Australian National University

It’s not often you hear someone advocating for getting brains on drugs, but that’s exactly what Dr Kiara Bruggeman is trying to do. She’s a biomedical engineer, researcher, and lecturer at ANU, recently named one of the ABC’s top 5 early career researchers in the sciences (2020), and she’s using nanotechnology to design materials that mimic healthy brain tissue and hiding therapeutic drugs inside them to get to damaged brain tissue after stroke.

Kiara has produced more than 20 publications and presented research talks around the world, in a field called tissue engineering, or regenerative medicine, which focuses on encouraging cells to heal themselves by providing structural support and biochemical guidance.

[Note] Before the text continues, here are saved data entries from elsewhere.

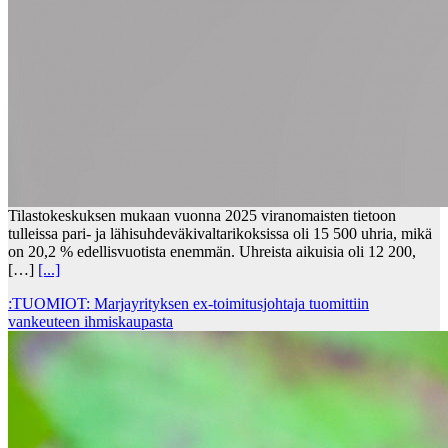
Tilastokeskuksen mukaan vuonna 2025 viranomaisten tietoon
tulleissa pari- ja lähisuhdeväkivaltarikoksissa oli 15 500 uhria, mikä
on 20,2 % edellisvuotista enemmän. Uhreista aikuisia oli 12 200,
[…]
[...]
:TUOMIOT: Marjayrityksen ex-toimitusjohtaja tuomittiin
vankeuteen ihmiskaupasta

To work, it needs artificial biomaterials that mimic healthy tissue while the new tissue is growing, which requires drawing on physics, chemistry, biology, medicine, and engineering. It’s a very interdisciplinary approach, so she has to know and do a bit of everything. At ANU, she teaches biomaterials, materials engineering, and mechanics. Before starting her position in 2018, she completed a Biomedical Engineering PhD at ANU (2017), as well as two honours degrees in Nanotechnology Engineering (2012) and Chemistry (2013) from The University of Waterloo in her frozen homeland of Canada.

Dr Kiara Bruggeman is a Superstar of STEM.